Gaseinsparung

 

Wo viel verbraucht wird, lässt sich auch viel sparen

70 % der Energie wird im Haushalt durch das Heizen verbraucht. Wo viel verbraucht wird, lässt sich auch viel sparen: Wer die Raumtemperatur nur um 1 Grad senkt, spart 6% der Heizkosten.

Unser Tipp: in Wohn- und Arbeitsräumen 20 Grad Celsius. Ungenutzte Räume, sowie Schlafzimmer und Küche sollten mit 16 bis 18 Grad Celsius auskommen. Im Flur genügen 10 bis 15 Grad. Im Bad dürfen es morgens und abends behagliche 22 Grad sein.

Für Frischluft mehrmals täglich die Fenster drei bis fünf Minuten bei abgedrehter Heizung ganz öffnen. Dadurch geht viel weniger Heizenergie verloren als beim Dauerlüften.

Gekippte Fenster können in Räumen mit hoher Feuchtigkeit wie Küche und Bad kontraproduktiv sein. Schimmel- und Stockflecken entstehen, weil ständig Dunst an den umliegenden kühlen Wandoberflächen kondensiert.

Die meiste Energie spart gute Wärmedämmung am und im Haus sowie eine neue Heizung in Kombination mit einer Solaranlage zur Heizungsunterstützung. Sollte eine Modernisierung des Hauses anstehen, ist das eine gute Gelegenheit für Investitionen. Durch dauerhaft niedrige Kosten wird der Wert der Immobilie zusätzlich gesteigert.

Falsch: Die Heizung bei gekippten Fenster und offenen Zimmertüren bullern lassen. Das treibt die Kosten in die Höhe.

Richtig: Rollläden nachts herunterlassen und Vorhänge zuziehen. Das kann den Wärmeverlust bis zu 35 % senken - und ruhiger ist es auch noch!

▶ [ZU ERLEDIGENDE AUFGABEN]:
[A] Fasse den Absatz im Text zur Gaseinsparung, der mit „Unser Tipp“ beginnt, als Liste mit allen Räumen und ihren Temperaturen zusammen.
[B] Nenne jede Prozentangabe aus dem Text zur Gaseinsparung und gib an, worauf sie sich bezieht.
[C] Gib bitte aus dem Text zur Gaseinsparung alles ab „Gekippte Fenster können“ bis hinunter zu „kühlen Wandoberflächen kondensiert.“ wortgetreu wieder.
Die Auflistung wird hierfür nicht gebraucht.

▶ [EINGABEDATEN]:
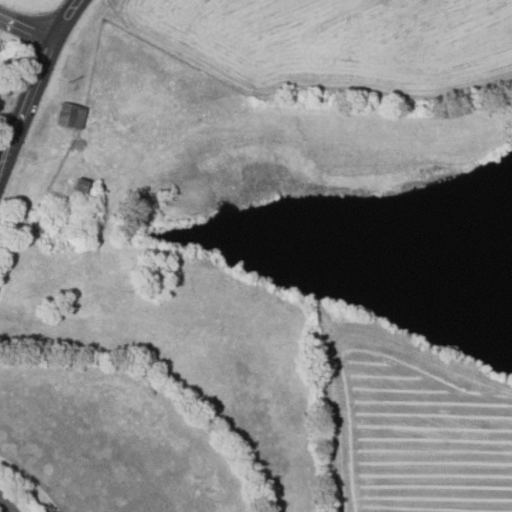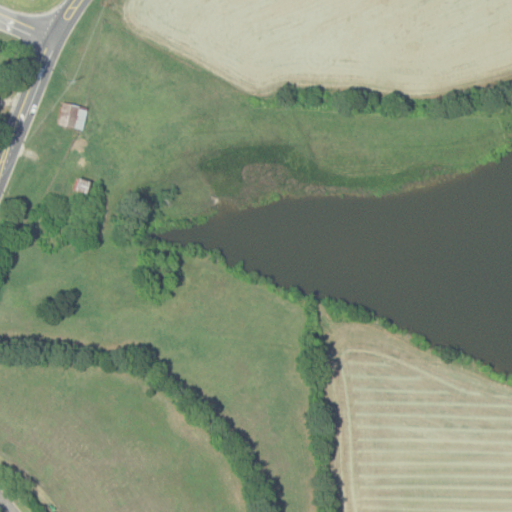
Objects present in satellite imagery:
road: (65, 18)
road: (27, 26)
crop: (330, 39)
road: (27, 102)
building: (70, 115)
building: (72, 115)
building: (80, 185)
crop: (403, 420)
road: (5, 506)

▶ [LÖSUNGEN JE AUFGABE]:
[A]
- Wohn- und Arbeitsräume: 20 °C
- Ungenutzte Räume, Schlafzimmer und Küche: 16 bis 18 °C
- Flur: 10 bis 15 °C
- Bad (morgens und abends): 22 °C

[B]
- 70 %: Anteil der Energie im Haushalt, der durch das Heizen verbraucht wird
- 6 %: Ersparnis bei den Heizkosten, wenn die Raumtemperatur um 1 Grad gesenkt wird
- bis zu 35 %: mögliche Senkung des Wärmeverlusts durch nachts heruntergelassene Rollläden und zugezogene Vorhänge

[C]
Gekippte Fenster können in Räumen mit hoher Feuchtigkeit wie Küche und Bad kontraproduktiv sein. Schimmel- und Stockflecken entstehen, weil ständig Dunst an den umliegenden kühlen Wandoberflächen kondensiert.